DPP-4 acts as the body’s natural off-switch for these incretin hormones, rapidly degrading them upon their release into the circulation. Active GLP-1 is quickly broken down by DPP-4, resulting in a half-life of approximately one minute in the bloodstream. This swift inactivation ensures the hormonal signal is brief and tightly controlled, preventing prolonged insulin release when glucose levels normalize.
The enzyme’s activity also indirectly influences the secretion of glucagon, a hormone that raises blood sugar, from pancreatic alpha cells. Active GLP-1 normally suppresses glucagon release, limiting the liver’s production of glucose after eating. By inactivating GLP-1, DPP-4 diminishes this suppressive effect, contributing to higher blood glucose levels. In Type 2 Diabetes, where incretin signaling is often impaired, this rapid degradation by DPP-4 exacerbates the underlying metabolic dysfunction.
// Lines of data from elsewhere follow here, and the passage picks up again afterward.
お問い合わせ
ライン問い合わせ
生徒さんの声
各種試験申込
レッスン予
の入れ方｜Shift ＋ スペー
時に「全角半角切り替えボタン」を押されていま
Therapeutic Inhibition in Diabetes Management
Understanding the role of DPP-4 led to the pharmacological strategy of inhibiting the enzyme to improve glucose control in Type 2 Diabetes. This approach uses medications known as DPP-4 inhibitors, a class of oral anti-diabetic drugs commonly referred to as “gliptins.” These compounds work by binding to the enzyme’s active site, blocking its ability to cleave and inactivate the incretin hormones.
Inhibition of DPP-4 significantly prolongs the lifespan of naturally secreted GLP-1 and GIP, leading to a two- to four-fold increase in active incretins in the circulation. This sustained presence results in greater stimulation of insulin secretion from beta cells and more effective suppression of glucagon release from alpha cells. The net result is an improvement in post-meal blood sugar levels and a reduction in long-term glucose markers, such as HbA1c.
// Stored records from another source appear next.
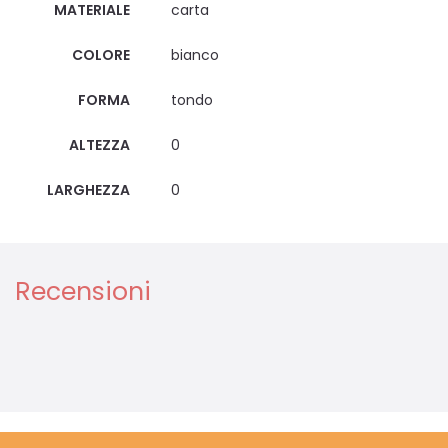
MATERIALE
carta
COLORE
bianco
FORMA
tondo
ALTEZZA
0
LARGHEZZA
0
Recensioni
A significant benefit of this therapeutic mechanism is the low risk of hypoglycemia when these medications are used alone. Since the incretin hormones only stimulate insulin release when glucose concentrations are elevated, the effect of the inhibitor is self-limiting and glucose-dependent. DPP-4 inhibitors are typically taken orally, are generally well-tolerated, and are often used alongside other standard diabetes treatments like metformin. The first drug in this class, sitagliptin, received approval in 2006.
Diverse Biological Activities Beyond Metabolism
While its role in glucose control is the most widely recognized, DPP-4 possesses a range of functions extending beyond metabolic regulation. As the T-cell activation antigen CD26, the protein is involved in the body’s immune response. It modulates T-cell function and is implicated in the co-stimulation required for immune cell activation.
The enzyme acts on a broad spectrum of substrates besides GLP-1 and GIP, including various chemokines and neuropeptides. For instance, DPP-4 cleaves stromal cell-derived factor-1 alpha (SDF-1\(\alpha\)), a chemokine involved in the migration of immune cells and tissue repair. It also targets neuropeptides like Neuropeptide Y and Brain Natriuretic Peptide, which are involved in blood pressure regulation and fluid balance.
The presence of DPP-4 on various cell types means its activity can affect processes such as inflammation, cell adhesion, and cell signaling. Researchers have noted its involvement in inflammation, certain cancers, and bone metabolism. These non-metabolic activities highlight the enzyme’s complex and multi-faceted nature as a regulator of systemic communication.